■ **Texto de origem**:
14 Ou seja, a ambiguidade consiste, como observou Bruno Cardoso Reis, no facto de o contacto imediato entre um crente e um fenómeno sagrado (o que devia ser entendido como uma expressão de religiosidade popular) poder ser considerado “uma ameaça ao papel da autoridade mediadora clerical como depositária e intérprete única da revelação”. Por outro lado, pode oferecer a possibilidade de renovar o carisma sacral dessa autoridade, desde que seja possível enquadrar esse novo contacto com a divindade na tradição, ou seja, que ele respeite as instituições religiosas existentes” (Reis, 2001, p. 257). Por outras palavras, se a Igreja católica não tivesse tido desde o início a capacidade de se apresentar como autoridade mediadora das aparições, o fenómeno de Fátima poderia ser hoje, pelo menos teoricamente, uma forma de religiosidade popular, existindo em paralelo e como concorrente do catolicismo português.

15 Acerca de algumas das primeiras ideias (sobretudo do cónego Manuel Nunes Formigão, conhecido como o “apóstolo de Fátima”) ligadas concretamente à recristianização de Portugal através de Fátima, v. José Barreto (2002, p. 37).

16 A segunda afirmação do cardeal Cerejeira resumiu-se na frase “a Igreja não carece de Fátima” (1943, p. 272). Esta afirmação também se revelou historiograficamente errónea, como se pode verificar nos estudos bem documentados de José Barreto (2002).

17 Uma tentativa mais pormenorizada para definir as etapas da evolução da ACP encontra-se em Ferreira (1999, p. 27).

18 António Costa Pinto (1992, p. 127) fala de um “núcleo ideológico e político comum Igreja/regime”.

19 Esta recristianização é verificável através de vários factos. Neste ponto pode-se, por exemplo, recorrer a alguns dados quantitativos, tais como a percentagem dos casamentos católicos (1930, 73,3%; 1935, 76,2%; 1940, 77,8%; 1945, 85,5%; 1950, 86,6%; 1960, 90,7%) ou a evolução do número de seminaristas (1930, 2239; 1940, 3533; 1946, 4173; 1952, 4345; 1956, 4174) (v. Fontes, 2002, pp. 201 e 209). 

20 Uma reacção quase imediata à esta “descristianização” foi a criação do Secretariado de Informação Religiosa (SIR) em 1959, que teve como objectivo analisar esta tendência social e propor uma estratégia que permitisse a inversão destes processos. Sobre o cruzamento da chamada “sociologia religiosa” e da “sociologia da pastoral” no SIR, v. Nuno Estêvão Ferreira (2006, pp. 81-132).

■ **Tarefas do exercício**:
a - Segundo as notas sobre Fátima, em que ano foi criado o Secretariado de Informação Religiosa (SIR)?
b - Reproduza fielmente o trecho das notas sobre Fátima entre "15 Acerca de" e "(1999, p. 27).", ambos inclusive.
Os itens não são precisos para resolver estas tarefas.

Dados recolhidos:
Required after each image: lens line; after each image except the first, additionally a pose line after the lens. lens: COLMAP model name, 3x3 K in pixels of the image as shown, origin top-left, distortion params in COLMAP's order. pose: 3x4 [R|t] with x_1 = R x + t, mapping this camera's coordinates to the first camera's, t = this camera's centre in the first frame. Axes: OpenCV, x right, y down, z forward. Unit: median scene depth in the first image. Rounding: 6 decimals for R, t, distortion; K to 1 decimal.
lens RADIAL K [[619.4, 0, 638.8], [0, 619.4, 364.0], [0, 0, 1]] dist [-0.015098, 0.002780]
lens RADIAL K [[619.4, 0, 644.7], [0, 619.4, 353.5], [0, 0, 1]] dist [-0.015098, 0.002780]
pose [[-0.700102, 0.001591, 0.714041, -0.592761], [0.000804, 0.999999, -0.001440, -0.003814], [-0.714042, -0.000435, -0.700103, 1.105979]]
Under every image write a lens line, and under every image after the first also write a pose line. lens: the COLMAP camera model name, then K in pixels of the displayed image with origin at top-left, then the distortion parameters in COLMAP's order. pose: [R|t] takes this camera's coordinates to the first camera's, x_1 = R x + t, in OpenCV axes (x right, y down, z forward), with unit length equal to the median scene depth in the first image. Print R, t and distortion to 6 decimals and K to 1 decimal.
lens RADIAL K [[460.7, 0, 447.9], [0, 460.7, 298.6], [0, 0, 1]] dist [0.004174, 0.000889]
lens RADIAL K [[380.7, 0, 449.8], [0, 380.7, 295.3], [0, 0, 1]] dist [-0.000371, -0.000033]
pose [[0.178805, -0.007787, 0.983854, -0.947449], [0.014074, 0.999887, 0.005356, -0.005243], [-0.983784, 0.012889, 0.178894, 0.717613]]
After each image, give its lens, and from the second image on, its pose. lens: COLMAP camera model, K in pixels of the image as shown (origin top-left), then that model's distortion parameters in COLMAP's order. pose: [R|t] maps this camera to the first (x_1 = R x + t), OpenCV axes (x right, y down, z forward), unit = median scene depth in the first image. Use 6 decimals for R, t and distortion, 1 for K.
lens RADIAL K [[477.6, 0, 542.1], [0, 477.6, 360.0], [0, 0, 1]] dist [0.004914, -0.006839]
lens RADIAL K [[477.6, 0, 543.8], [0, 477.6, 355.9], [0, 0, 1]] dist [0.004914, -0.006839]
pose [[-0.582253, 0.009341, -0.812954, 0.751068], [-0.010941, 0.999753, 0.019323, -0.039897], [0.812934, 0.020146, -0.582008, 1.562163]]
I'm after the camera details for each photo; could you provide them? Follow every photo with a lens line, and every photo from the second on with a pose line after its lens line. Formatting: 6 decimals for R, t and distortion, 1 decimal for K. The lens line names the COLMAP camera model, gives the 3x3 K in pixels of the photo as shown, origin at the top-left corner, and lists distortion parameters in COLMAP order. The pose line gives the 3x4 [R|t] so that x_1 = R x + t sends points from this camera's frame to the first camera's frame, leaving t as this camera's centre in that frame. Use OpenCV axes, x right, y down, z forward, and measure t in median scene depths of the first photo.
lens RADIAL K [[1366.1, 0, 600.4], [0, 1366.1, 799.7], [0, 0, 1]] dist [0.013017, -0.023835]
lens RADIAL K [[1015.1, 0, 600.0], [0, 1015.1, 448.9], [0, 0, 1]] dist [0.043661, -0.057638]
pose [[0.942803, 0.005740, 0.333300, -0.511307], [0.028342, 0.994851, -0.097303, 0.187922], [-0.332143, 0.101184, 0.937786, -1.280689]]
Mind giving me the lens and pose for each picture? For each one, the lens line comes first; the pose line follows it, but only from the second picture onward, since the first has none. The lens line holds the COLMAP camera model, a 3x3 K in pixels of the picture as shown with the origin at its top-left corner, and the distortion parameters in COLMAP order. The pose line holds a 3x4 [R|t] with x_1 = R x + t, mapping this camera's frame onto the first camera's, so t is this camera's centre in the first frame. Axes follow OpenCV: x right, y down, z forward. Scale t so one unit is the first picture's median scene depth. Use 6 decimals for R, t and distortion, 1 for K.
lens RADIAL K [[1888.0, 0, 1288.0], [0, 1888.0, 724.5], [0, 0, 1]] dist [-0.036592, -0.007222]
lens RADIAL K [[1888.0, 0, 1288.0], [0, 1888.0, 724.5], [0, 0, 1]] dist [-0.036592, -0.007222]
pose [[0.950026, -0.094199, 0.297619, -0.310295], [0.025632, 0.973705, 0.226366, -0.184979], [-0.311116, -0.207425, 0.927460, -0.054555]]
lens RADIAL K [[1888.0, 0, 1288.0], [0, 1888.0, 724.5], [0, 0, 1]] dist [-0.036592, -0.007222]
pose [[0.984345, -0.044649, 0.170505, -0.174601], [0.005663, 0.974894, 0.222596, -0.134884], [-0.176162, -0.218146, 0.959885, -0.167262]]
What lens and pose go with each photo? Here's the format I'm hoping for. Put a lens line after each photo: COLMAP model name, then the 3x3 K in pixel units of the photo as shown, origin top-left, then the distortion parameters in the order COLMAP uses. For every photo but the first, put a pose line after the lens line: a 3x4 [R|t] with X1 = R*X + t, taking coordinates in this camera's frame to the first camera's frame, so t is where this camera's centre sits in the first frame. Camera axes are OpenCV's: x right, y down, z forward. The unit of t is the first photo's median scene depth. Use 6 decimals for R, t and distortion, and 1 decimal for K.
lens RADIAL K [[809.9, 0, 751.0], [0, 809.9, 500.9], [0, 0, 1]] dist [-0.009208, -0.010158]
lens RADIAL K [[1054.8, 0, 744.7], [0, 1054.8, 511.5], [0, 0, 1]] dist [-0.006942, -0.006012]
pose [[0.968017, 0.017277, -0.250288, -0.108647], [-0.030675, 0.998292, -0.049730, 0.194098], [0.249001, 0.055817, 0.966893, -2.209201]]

■ **Soluções**:
a - Em 1959.

b -
15 Acerca de algumas das primeiras ideias (sobretudo do cónego Manuel Nunes Formigão, conhecido como o “apóstolo de Fátima”) ligadas concretamente à recristianização de Portugal através de Fátima, v. José Barreto (2002, p. 37).

16 A segunda afirmação do cardeal Cerejeira resumiu-se na frase “a Igreja não carece de Fátima” (1943, p. 272). Esta afirmação também se revelou historiograficamente errónea, como se pode verificar nos estudos bem documentados de José Barreto (2002).

17 Uma tentativa mais pormenorizada para definir as etapas da evolução da ACP encontra-se em Ferreira (1999, p. 27).